IDUL FITHRI: Kembalinya Indentitas Sejati Manusia, Korelasi Antara Shaum Ramadhan dan Fithroh Manusia

Pertama, Kata Fithroh

Kata fithroh Alloh sebutkan dalam Al-Quran,

فَأَقِمْ وَجْهَكَ لِلدِّينِ حَنِيفًا فِطْرَتَ اللَّهِ الَّتِي فَطَرَ النَّاسَ عَلَيْهَا لَا تَبْدِيلَ لِخَلْقِ اللَّهِ

Hadapkanlah wajahmu dengan Lurus kepada agama Alloh; (tetaplah atas) fithroh Alloh yang telah menciptakan manusia menurut fithroh itu. tidak ada peubahan pada fithroh Alloh.
(QS. Ar-Rum: 30).

Ibnul Jauzi menjelaskan makna fithroh,

الخلقة التي خلق عليها البشر

“Kondisi awal penciptaan, dimana manusia diciptakan pada kondisi tersebut.”
(Zadul Masir, 3/422).

Dengan demikian, setiap manusia yang dilahirkan, dia dalam keadaan fithroh. Telah mengenal Alloh sebagai sesembahan yang Esa, namun kemudian mengalami gesekan dengan lingkungannya, sehingga ada yang menganut ajaran nasrani atau agama lain. Ringkasnya, bahwa makna fithroh adalah keadaan suci tanpa dosa dan kesalahan.

Kedua, kata Fithri

Kata fithri berasal dari kata afthara – yufthiru [arab: أفطر – يفطر], yang artinya berbuka atau tidak lagi berpuasa. Disebut Idul Fithri, karena hari raya ini dimeriahkan bersamaan dengan keadaan kaum muslimin yang tidak lagi berpuasa ramadhan.

Terdapat banyak dalil yang menunjukkan hal ini, diantaranya

1. Hadis tentang anjuran untuk menyegerakan berbuka,

Dari Abu Huroiroh rodhiyallohu ‘anhu, Rosuululloh shollallohu ‘alaihi wa sallam bersabda,

لا يزال الدين ظاهراً، ما عجّل النّاس الفطر؛ لأنّ اليهود والنّصارى يؤخّرون

“Agama Islam akan senantiasa menang, selama masyarakat (Islam) menyegerakan berbuka. Karena orang yahudi dan nasrani mengakhirkan waktu berbuka.”
(HR. Ahmad 9810, Abu Daud 2353, Ibn Hibban 3509 dan statusnya hadits hasan).

Dari Sahl bin Sa’d rodhiyallohu ‘anhu, Rosuululloh shollallohu ‘alaihi wa sallam bersabda,

لا تزال أمَّتي على سُنَّتي ما لم تنتظر بفطرها النّجوم

“Umatku akan senantiasa berada di atas sunnahku, selama mereka tidak menunggu waktu berbuka dengan terbitnya bintang.”
(HR. Ibn Khuzaimah dalam Shahihnya 3/275, dan sanadnya shahih).
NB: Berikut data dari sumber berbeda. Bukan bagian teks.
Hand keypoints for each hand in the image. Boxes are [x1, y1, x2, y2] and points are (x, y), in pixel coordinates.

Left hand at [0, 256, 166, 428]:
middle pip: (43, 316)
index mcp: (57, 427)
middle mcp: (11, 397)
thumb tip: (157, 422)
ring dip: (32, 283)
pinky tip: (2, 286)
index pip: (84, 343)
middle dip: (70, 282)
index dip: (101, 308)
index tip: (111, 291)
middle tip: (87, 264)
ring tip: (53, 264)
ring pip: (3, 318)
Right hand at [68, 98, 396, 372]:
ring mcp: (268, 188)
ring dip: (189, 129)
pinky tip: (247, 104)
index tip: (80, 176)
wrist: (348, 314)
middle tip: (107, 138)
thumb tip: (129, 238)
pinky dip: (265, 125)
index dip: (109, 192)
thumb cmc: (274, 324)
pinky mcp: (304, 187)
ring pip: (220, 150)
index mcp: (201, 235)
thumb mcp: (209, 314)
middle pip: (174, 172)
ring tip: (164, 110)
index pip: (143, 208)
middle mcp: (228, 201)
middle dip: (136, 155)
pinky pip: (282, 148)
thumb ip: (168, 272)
Kata Al-Fithr pada hadis di atas maknanya adalah berbuka, bukan suci. Makna hadis ini menjadi aneh, jika kata Al-Fithr kita artikan suci.
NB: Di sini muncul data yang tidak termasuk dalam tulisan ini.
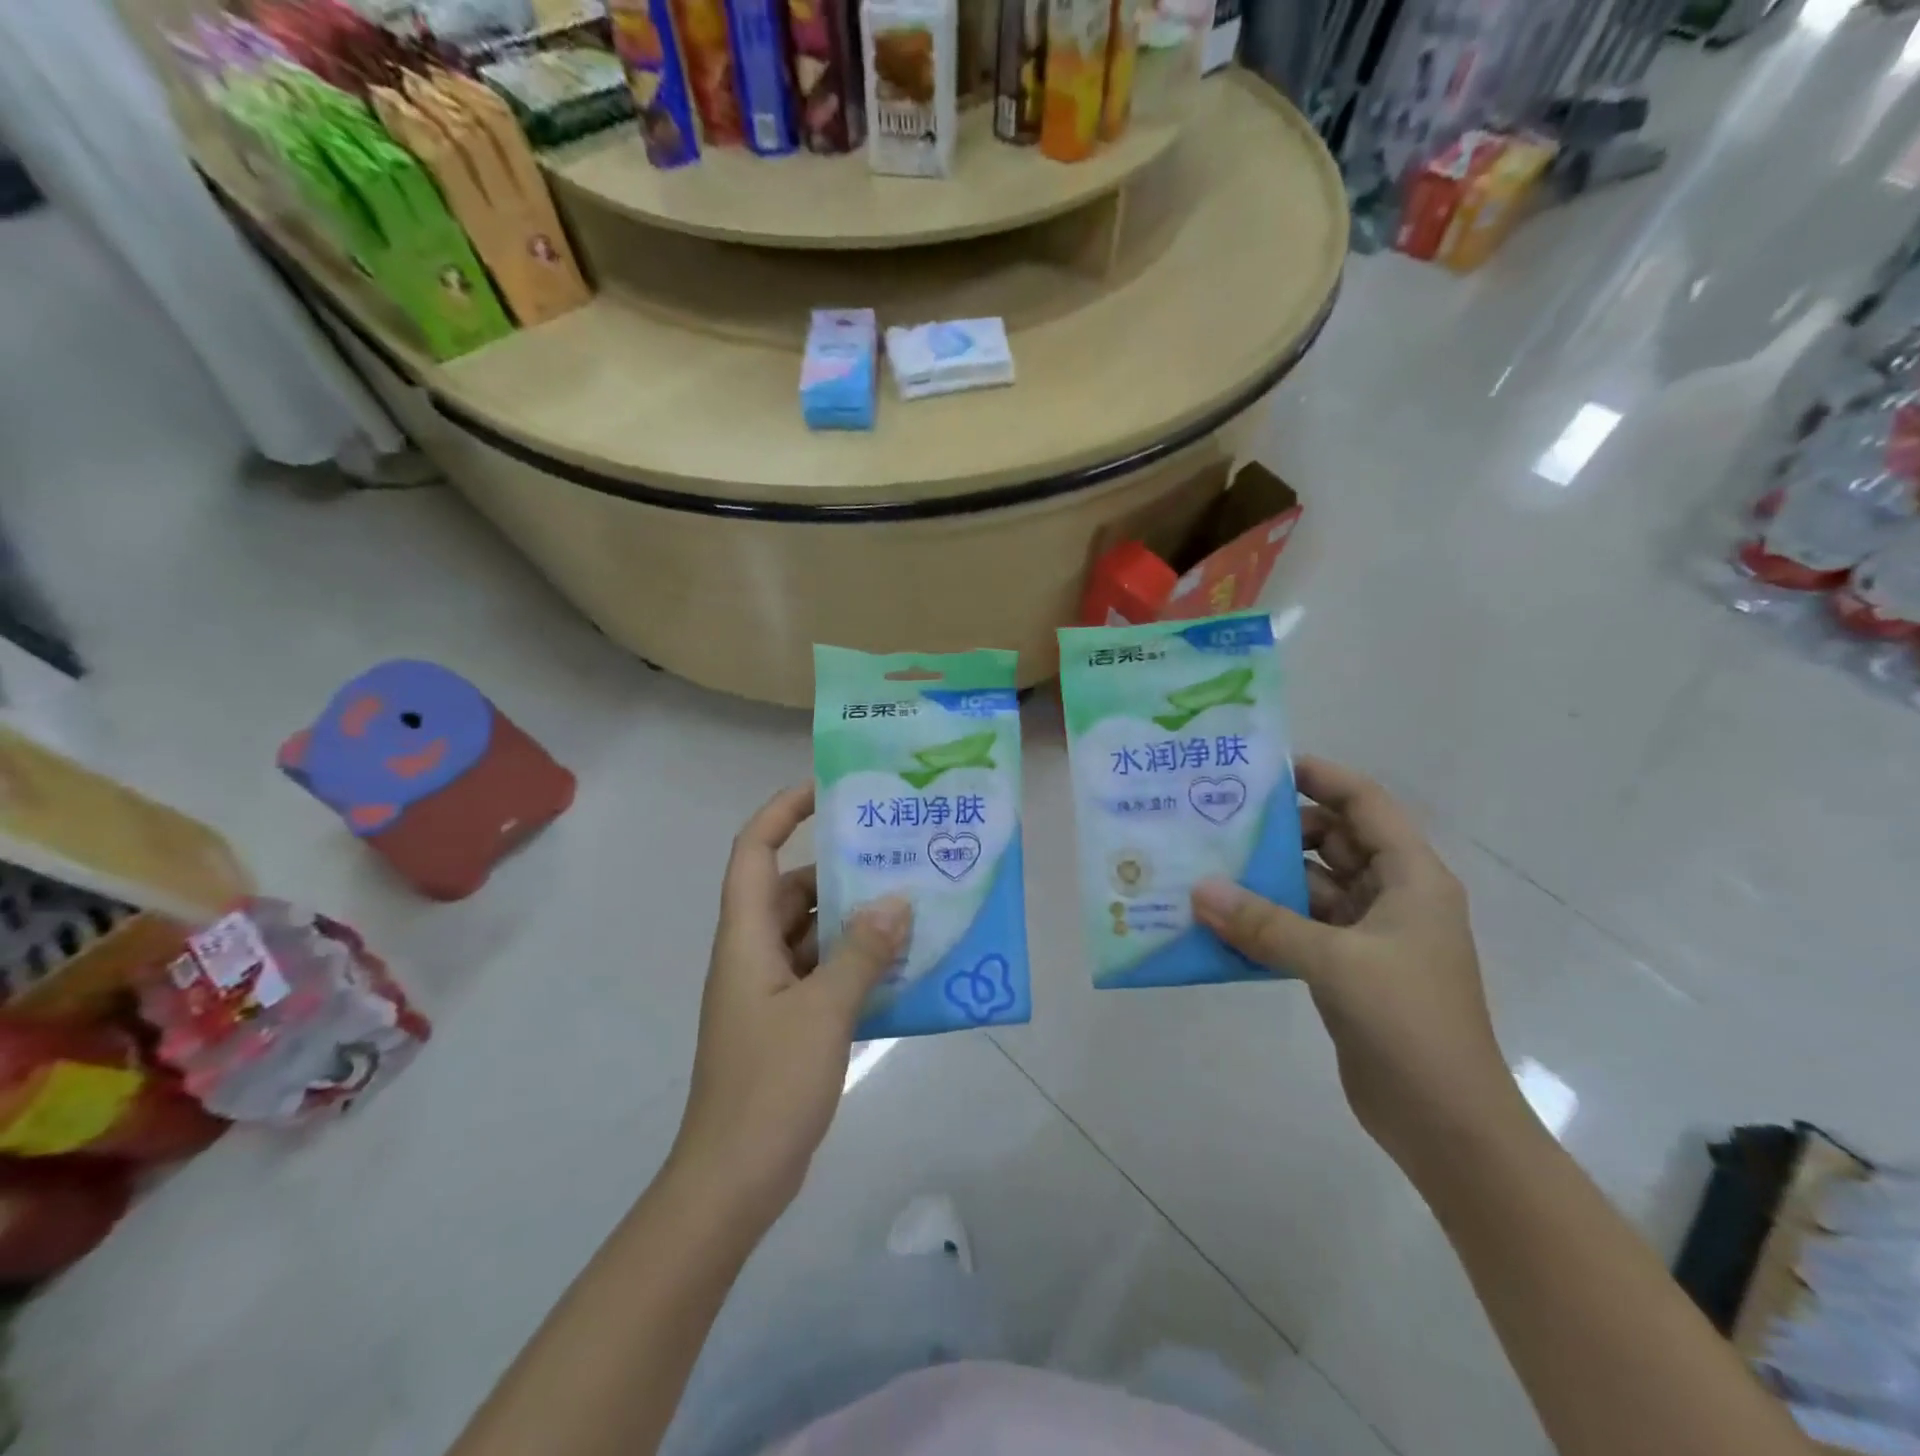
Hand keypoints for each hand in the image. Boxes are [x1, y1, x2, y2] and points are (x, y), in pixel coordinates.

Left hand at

“Umatku akan senantiasa berada di atas sunahku, selama mereka tidak menunggu waktu berSUCI dengan terbitnya bintang”

Dan tentu saja, ini keluar dari konteks hadis.

2. Hadis tentang cara penentuan tanggal 1 ramadhan dan 1 syawwal

Dari Abu Huroiroh rodhiyallohu ‘anhu, Rosuululloh shollallohu ‘alaihi wa sallam bersabda,

الصَّوْمُ يَوْمَ تَصُومُونَ، وَالفِطْرُ يَوْمَ تُفْطِرُونَ

“Hari mulai berpuasa (tanggal 1 ramadhan) adalah hari di mana kalian semua berpuasa. Hari berbuka (hari raya 1 Syawwal) adalah hari di mana kalian semua berbuka.”